Josefien Kuijper: It's hip to be square: Quadrilateral diagrams in geometry and K-theory

Abstract.

This thesis consists of four papers, which all contain a certain amount of squares.

In Paper I, we study compactly supported cohomology theories of varieties. These can be seen as functors with a nice descent property, out of a category whose objects are varieties, and whose morphisms are spans that consist of an open immersion and a proper map. Using the theory of cd-structures, which are sets of commutative squares that generate a topology, we show that a compactly supported cohomology theory can be uniquely extended from its restriction to smooth and complete varieties.

In Paper II, we continue the study of cd-structures. If a morphism \(f\) between sites satisfies the conditions of the comparison lemma, then it induces an equivalence between the associated categories of (hyper)sheaves. If the topologies in question are generated by sufficiently nice cd-structures, then we show that \(f\) also induces an equivalence between the associated categories of symmetric monoidal hypersheaves. We use this to prove a variant of the main result of Paper I for symmetric monoidal hypersheaves.

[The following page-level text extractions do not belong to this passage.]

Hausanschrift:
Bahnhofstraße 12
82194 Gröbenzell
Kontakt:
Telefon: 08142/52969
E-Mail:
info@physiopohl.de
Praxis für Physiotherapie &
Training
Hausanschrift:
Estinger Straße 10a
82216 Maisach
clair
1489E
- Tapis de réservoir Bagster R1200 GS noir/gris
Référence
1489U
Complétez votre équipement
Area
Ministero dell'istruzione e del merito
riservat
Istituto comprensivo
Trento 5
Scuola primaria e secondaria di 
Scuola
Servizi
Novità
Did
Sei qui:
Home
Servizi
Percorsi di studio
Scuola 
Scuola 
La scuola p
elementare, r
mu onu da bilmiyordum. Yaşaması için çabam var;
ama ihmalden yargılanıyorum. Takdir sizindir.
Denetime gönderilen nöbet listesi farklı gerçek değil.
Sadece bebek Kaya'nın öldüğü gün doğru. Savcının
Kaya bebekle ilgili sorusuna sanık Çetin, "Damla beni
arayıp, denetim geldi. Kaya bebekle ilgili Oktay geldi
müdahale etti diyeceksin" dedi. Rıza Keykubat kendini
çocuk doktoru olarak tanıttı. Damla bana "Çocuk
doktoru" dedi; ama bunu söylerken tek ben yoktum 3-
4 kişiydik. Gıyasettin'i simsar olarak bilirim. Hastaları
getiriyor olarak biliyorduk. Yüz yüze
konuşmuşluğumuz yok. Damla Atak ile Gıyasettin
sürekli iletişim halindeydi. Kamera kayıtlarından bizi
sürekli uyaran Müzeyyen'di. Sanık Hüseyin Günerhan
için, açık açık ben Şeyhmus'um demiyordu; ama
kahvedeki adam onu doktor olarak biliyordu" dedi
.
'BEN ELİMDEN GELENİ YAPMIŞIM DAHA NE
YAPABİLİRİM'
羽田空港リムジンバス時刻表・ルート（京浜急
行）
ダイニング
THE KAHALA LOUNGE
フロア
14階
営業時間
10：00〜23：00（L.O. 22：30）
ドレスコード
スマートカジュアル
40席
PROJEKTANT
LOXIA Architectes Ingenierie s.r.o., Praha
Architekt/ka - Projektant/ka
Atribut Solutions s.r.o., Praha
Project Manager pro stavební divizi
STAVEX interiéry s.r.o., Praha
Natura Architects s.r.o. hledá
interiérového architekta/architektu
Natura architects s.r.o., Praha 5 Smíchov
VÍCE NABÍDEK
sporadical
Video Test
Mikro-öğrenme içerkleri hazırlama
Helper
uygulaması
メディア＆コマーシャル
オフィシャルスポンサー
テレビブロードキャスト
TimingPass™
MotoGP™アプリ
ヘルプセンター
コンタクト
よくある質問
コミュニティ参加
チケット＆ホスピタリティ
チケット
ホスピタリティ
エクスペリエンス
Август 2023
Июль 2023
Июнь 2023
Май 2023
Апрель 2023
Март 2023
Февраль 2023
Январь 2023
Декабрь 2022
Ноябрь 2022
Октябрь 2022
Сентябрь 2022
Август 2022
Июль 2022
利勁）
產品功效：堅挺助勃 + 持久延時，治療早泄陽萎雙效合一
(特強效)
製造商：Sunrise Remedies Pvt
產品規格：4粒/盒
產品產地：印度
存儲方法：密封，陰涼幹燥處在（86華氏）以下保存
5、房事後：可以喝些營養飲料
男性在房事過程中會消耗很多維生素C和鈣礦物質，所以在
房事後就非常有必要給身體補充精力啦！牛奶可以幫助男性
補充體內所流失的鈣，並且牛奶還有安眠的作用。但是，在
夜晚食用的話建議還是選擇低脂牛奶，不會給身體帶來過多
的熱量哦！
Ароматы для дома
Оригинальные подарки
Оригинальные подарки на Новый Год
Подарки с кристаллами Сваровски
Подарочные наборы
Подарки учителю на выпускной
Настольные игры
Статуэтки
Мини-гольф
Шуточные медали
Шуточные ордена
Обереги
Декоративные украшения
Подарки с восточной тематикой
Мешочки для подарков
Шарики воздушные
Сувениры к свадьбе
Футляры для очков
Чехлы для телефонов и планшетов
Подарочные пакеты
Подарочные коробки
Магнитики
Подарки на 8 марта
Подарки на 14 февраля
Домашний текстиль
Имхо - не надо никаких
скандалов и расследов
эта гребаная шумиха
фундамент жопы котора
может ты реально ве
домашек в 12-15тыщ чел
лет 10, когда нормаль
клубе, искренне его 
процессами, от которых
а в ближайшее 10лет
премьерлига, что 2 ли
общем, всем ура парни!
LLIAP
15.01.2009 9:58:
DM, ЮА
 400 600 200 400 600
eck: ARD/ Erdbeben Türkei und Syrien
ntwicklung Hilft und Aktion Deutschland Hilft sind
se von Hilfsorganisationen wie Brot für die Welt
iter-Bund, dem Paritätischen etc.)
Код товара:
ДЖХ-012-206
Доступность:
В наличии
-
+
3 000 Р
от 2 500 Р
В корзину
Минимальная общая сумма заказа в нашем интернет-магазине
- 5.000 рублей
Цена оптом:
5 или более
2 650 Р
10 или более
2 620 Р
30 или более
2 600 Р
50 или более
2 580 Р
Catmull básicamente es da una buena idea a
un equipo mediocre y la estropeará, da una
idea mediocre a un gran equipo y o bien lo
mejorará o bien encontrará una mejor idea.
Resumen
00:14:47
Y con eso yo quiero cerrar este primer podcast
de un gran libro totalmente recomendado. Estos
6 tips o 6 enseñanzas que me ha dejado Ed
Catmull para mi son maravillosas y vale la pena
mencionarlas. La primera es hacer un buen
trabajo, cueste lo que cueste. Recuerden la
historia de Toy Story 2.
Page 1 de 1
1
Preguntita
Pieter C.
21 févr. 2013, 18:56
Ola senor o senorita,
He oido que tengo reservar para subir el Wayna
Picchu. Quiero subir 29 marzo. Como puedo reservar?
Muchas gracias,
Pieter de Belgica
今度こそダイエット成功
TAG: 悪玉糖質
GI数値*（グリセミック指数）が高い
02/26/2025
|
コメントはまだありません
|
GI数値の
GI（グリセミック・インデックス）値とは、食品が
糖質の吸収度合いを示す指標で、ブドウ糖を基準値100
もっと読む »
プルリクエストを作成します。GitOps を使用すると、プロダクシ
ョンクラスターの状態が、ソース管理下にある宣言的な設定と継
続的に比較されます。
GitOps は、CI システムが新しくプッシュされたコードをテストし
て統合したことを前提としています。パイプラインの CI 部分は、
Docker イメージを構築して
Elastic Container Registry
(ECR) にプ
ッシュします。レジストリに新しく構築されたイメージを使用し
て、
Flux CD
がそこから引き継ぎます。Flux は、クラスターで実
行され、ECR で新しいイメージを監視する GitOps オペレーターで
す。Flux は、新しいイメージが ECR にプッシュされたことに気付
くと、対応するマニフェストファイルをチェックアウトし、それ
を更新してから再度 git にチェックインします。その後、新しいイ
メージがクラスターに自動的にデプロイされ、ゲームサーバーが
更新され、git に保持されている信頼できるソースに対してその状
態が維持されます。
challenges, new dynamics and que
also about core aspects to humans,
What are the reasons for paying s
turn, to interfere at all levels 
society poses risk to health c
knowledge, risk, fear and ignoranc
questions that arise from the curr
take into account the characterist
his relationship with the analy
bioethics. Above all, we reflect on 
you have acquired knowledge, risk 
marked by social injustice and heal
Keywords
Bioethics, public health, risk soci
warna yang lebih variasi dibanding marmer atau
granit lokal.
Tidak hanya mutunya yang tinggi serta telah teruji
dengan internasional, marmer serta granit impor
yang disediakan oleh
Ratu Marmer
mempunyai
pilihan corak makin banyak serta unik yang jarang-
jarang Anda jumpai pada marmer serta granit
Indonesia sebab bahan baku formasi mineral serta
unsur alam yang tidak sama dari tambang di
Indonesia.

The highest degree of square-ness is reached in Paper III. Here, commutative squares are used to build K-theory spectra, most notably for the category of varieties. We reuse some of the square-y arguments from Paper I to show that the K-theory spectrum of the category of varieties is equivalent to the K-theory spectrum of the category of complete varieties. Moreover, exploiting the square-ness of the category of compactly supported cohomology theories that is demonstrated in Paper I, we can construct a new derived motivic measure. Paper III is joint with Jonathan Campbell, Mona Merling and Inna Zakharevich.

In Paper IV, we build on the result of Paper I, and its variation proven in Paper II, to obtain a result about functors that encode six-functor formalisms. Squares show up again, not only in the form of cd-structures, but also in the form of adjointable squares, which play an important role in extending a six-functor formalism from the domain of complete varieties to all varieties.